You might ask in fear
exposed, open;
what shall I use to fight?
what is my weapon?

Here is your shield against violence,
here is your sword:
belief in the value of life,
the worth of a human.
For all our futures,
seek it and seed it,
die if you must - but;
grow it and strengthen it!

Silently the cannon shells
roll off the manufacturing line.
Stop their striving for death,
stop them with will!
War is contempt for life.
Peace is to create.
Throw yourself in the battle,
death must lose!

Love and enrich with dreams
everything that once was.
Go towards the unknown,
force out an answer.
Unbuilt power plants,
unknown stars -
create them with saved lives
ingenious minds.

Honorable is humanity,
earth is rich!
If hunger and suffering exists,
it is because of neglect.
Destroy it! In the name of life
Injustice shall fall.
Sunshine and bread and spirit
is owed to everyone.

Then, the weapons
will powerlessly fall.
If we create respect for humans
we create peace.
The one who with their right arm
carry a burden,
priceless and irreplacable,
cannot be murdered.

This is our oath,
from sister to brother:
we’ll cherish and guard
humanity’s earth.
We will cradle
its beauty, its warmth -
as if we held a child
carefully in our arms!

  1. Or, Moloch 

  2. Most versions change the wording significantly, completely losing the original’s straightforwardness, simple language, and any semblance of the emotions it sparks. Specifically, words are changed to a more lyrical form, losing every aspect of the original’s spirit.

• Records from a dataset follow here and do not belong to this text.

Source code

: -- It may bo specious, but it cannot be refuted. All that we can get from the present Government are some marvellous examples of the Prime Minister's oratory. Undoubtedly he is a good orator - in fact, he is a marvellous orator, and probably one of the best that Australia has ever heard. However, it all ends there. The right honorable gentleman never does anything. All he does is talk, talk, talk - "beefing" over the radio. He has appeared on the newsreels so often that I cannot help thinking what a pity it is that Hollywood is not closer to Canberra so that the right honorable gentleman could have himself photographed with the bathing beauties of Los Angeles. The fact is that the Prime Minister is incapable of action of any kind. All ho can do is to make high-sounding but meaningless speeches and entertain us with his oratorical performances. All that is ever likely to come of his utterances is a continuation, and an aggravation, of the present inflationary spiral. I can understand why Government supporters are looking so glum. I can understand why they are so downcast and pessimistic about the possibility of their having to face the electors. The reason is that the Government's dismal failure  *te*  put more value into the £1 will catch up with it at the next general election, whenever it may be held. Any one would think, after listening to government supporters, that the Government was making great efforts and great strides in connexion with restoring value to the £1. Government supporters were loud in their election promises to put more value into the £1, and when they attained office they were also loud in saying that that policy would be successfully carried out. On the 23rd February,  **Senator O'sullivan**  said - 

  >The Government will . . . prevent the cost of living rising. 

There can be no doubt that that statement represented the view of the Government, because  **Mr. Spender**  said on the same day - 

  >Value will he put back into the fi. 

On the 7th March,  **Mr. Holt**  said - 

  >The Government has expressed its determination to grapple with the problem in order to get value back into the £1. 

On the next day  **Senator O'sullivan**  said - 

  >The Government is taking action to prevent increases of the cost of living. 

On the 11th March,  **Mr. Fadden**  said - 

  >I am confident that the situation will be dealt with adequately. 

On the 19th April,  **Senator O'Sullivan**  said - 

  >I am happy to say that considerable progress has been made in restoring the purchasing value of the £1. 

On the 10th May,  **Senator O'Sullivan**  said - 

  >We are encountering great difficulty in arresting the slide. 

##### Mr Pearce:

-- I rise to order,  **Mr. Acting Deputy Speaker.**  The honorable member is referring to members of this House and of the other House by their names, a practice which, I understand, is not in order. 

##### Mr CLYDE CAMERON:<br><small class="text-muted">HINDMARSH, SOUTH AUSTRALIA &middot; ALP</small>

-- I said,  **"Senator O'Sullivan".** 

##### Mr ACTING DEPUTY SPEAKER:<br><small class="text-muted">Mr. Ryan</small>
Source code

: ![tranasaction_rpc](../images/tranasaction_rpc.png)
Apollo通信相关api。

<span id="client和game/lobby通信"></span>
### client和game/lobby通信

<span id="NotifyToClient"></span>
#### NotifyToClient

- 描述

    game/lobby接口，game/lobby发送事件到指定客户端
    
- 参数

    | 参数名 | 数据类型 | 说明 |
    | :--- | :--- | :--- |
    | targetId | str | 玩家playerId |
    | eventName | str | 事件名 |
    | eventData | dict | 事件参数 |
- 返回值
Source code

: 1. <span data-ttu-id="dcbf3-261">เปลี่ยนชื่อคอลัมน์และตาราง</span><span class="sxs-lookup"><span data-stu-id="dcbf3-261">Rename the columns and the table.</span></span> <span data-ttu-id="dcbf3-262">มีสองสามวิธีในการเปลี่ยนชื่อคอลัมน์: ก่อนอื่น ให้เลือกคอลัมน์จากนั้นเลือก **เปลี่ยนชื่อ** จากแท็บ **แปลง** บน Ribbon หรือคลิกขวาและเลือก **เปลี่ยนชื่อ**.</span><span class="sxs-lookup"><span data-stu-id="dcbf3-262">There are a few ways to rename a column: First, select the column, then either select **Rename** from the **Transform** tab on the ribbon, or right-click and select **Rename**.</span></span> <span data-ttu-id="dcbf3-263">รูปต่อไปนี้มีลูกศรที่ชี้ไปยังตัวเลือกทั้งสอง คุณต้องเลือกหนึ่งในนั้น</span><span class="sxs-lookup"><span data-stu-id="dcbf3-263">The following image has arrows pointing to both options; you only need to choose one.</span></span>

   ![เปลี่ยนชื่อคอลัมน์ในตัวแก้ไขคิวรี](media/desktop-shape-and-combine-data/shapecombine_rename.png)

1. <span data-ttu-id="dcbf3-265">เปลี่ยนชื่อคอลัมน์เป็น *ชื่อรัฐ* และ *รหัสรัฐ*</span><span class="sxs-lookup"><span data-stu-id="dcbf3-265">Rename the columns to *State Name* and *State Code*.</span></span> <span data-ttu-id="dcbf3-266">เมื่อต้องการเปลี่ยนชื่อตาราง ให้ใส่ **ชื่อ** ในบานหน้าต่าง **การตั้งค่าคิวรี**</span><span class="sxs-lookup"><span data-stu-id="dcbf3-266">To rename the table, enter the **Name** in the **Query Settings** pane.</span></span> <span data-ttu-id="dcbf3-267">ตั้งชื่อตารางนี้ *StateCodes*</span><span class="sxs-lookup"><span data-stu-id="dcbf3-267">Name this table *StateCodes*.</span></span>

I’m reminded of the 26 page foreword from Mogens Boisen, the great Danish translator, in his translation of “1001 Nights” where he lambasts former translators for their contempt of the source material, with changes to its original form that echo what we see with ‘To the Youth!’ The Arabic source does not shy away from straightforward and even vulgar passages that are changed to be “more palatable” for the 19th and 20th century culture. For example, in some versions of ‘To the Youth!’, “under en blodig storm” (“in the midst of a bloody storm”) is translated to “Battle is menacing.” Excuse me, what? An embarrassment to translators. I don’t know what causes this discrepancy in diction, but George Orwell has criticized this symptom before in his ‘Politics and the English Language’ from 1946 where he describes how modern English has lost all connection to meaning-making and emotion. To quote him directly, “Modern writing at its worst does not consist in picking out words for the sake of their meaning and inventing images in order to make the meaning clearer. It consists in gumming together long strips of words which have already been set in order by someone else, and making the results presentable by sheer humbug.” And I hope you take this into account in this little aside, because as he says: “But if thought corrupts language, language can also corrupt thought.”